Challenges
Even though the use of data lineage approaches is a novel way of debugging of big data pipelines, the process is not simple. The challenges include scalability of the lineage store, fault tolerance of the lineage store, accurate capture of lineage for black box operators and many others. These challenges must be considered carefully and trade offs between them need to be evaluated to make a realistic design for data lineage capture.
Scalability
DISC systems are primarily batch processing systems designed for high throughput. They execute several jobs per analytics, with several tasks per job. The overall number of operators executing at any time in a cluster can range from hundreds to thousands depending on the cluster size. Lineage capture for these systems must be able scale to both large volumes of data and numerous operators to avoid being a bottleneck for the DISC analytics.
Fault tolerance
Lineage capture systems must also be fault tolerant to avoid rerunning data flows to capture lineage. At the same time, they must also accommodate failures in the DISC system. To do so, they must be able to identify a failed DISC task and avoid storing duplicate copies of lineage between the partial lineage generated by the failed task and duplicate lineage produced by the restarted task. A lineage system should also be able to gracefully handle multiple instances of local lineage systems going down. This can achieved by storing replicas of lineage associations in multiple machines. The replica can act like a backup in the event of the real copy being lost.
Black-box operators
Lineage systems for DISC dataflows must be able to capture accurate lineage across black-box operators to enable fine-grain debugging. Current approaches to this include Prober, which seeks to find the minimal set of inputs that can produce a specified output for a black-box operator by replaying the data-flow several times to deduce the minimal set, and dynamic slicing, as used by Zhang et al. to capture lineage for NoSQL operators through binary rewriting to compute dynamic slices. Although producing highly accurate lineage, such techniques can incur significant time overheads for capture or tracing, and it may be preferable to instead trade some accuracy for better performance. Thus, there is a need for a lineage collection system for DISC dataflows that can capture lineage from arbitrary operators with reasonable accuracy, and without significant overheads in capture or tracing.
Efficient tracing
Tracing is essential for debugging, during which, a user can issue multiple tracing queries. Thus, it is important that tracing has fast turnaround times. Ikeda et al. can perform efficient backward tracing queries for MapReduce dataflows, but are not generic to different DISC systems and do not perform efficient forward queries. Lipstick, a lineage system for Pig, while able to perform both backward and forward tracing, is specific to Pig and SQL operators and can only perform coarse-grain tracing for black-box operators. Thus, there is a need for a lineage system that enables efficient forward and backward tracing for generic DISC systems and dataflows with black-box operators.
Sophisticated replay
Replaying only specific inputs or portions of a data-flow is crucial for efficient debugging and simulating what-if scenarios.
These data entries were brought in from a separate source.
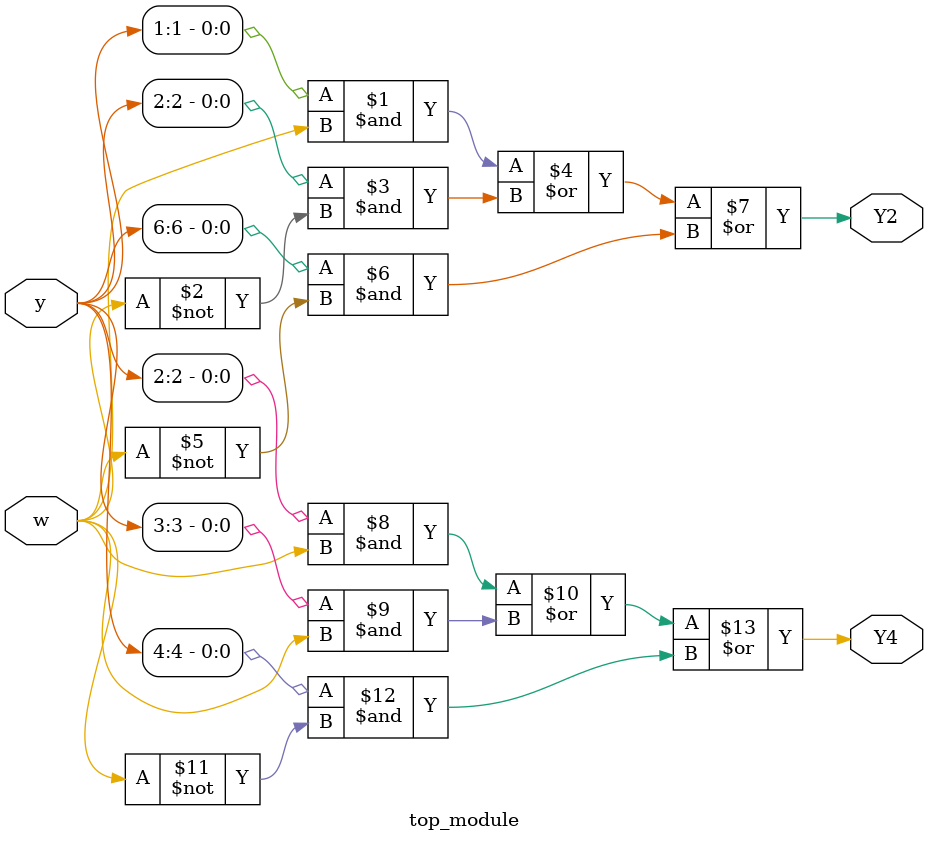
<source format=sv>
module top_module (
	input [6:1] y,
	input w,
	output Y2,
	output Y4
);

    assign Y2 = y[1] & w | y[2] & ~w | y[6] & ~w;
    assign Y4 = y[2] & w | y[3] & w | y[4] & ~w;

endmodule

</source>
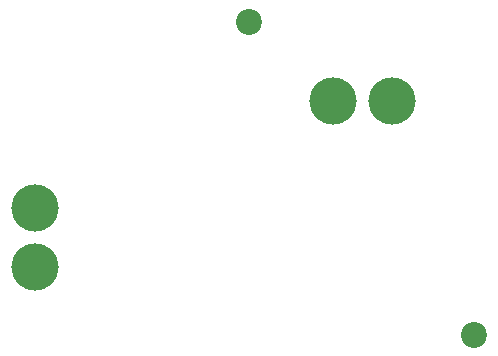
<source format=gbs>
%TF.GenerationSoftware,KiCad,Pcbnew,(6.0.9)*%
%TF.CreationDate,2023-02-02T11:01:25+01:00*%
%TF.ProjectId,Powerboard,506f7765-7262-46f6-9172-642e6b696361,rev?*%
%TF.SameCoordinates,Original*%
%TF.FileFunction,Soldermask,Bot*%
%TF.FilePolarity,Negative*%
%FSLAX46Y46*%
G04 Gerber Fmt 4.6, Leading zero omitted, Abs format (unit mm)*
G04 Created by KiCad (PCBNEW (6.0.9)) date 2023-02-02 11:01:25*
%MOMM*%
%LPD*%
G01*
G04 APERTURE LIST*
%ADD10C,4.000000*%
%ADD11C,2.200000*%
G04 APERTURE END LIST*
D10*
%TO.C,J2*%
X157100000Y-86700000D03*
X162100000Y-86700000D03*
%TD*%
D11*
%TO.C,REF\u002A\u002A*%
X150000000Y-80000000D03*
%TD*%
D10*
%TO.C,J1*%
X131900000Y-100800000D03*
X131900000Y-95800000D03*
%TD*%
D11*
%TO.C,REF\u002A\u002A*%
X169000000Y-106500000D03*
%TD*%
M02*

</source>
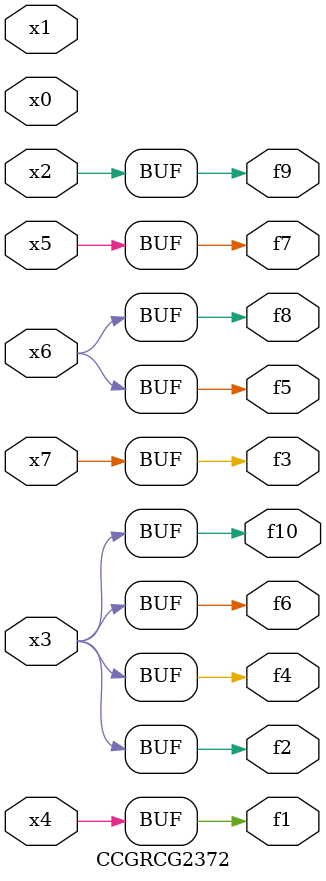
<source format=v>
module CCGRCG2372(
	input x0, x1, x2, x3, x4, x5, x6, x7,
	output f1, f2, f3, f4, f5, f6, f7, f8, f9, f10
);
	assign f1 = x4;
	assign f2 = x3;
	assign f3 = x7;
	assign f4 = x3;
	assign f5 = x6;
	assign f6 = x3;
	assign f7 = x5;
	assign f8 = x6;
	assign f9 = x2;
	assign f10 = x3;
endmodule

</source>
Ikeda et al. present a methodology for lineage-based refresh, which selectively replays updated inputs to recompute affected outputs. This is useful during debugging for re-computing outputs when a bad input has been fixed. However, sometimes a user may want to remove the bad input and replay the lineage of outputs previously affected by the error to produce error-free outputs. We call this exclusive replay. Another use of replay in debugging involves replaying bad inputs for step-wise debugging (called selective replay). Current approaches to using lineage in DISC systems do not address these. Thus, there is a need for a lineage system that can perform both exclusive and selective replays to address different debugging needs.
Anomaly detection
One of the primary debugging concerns in DISC systems is identifying faulty operators. In long dataflows with several hundreds of operators or tasks, manual inspection can be tedious and prohibitive. Even if lineage is used to narrow the subset of operators to examine, the lineage of a single output can still span several operators. There is a need for an inexpensive automated debugging system, which can substantially narrow the set of potentially faulty operators, with reasonable accuracy, to minimize the amount of manual examination required.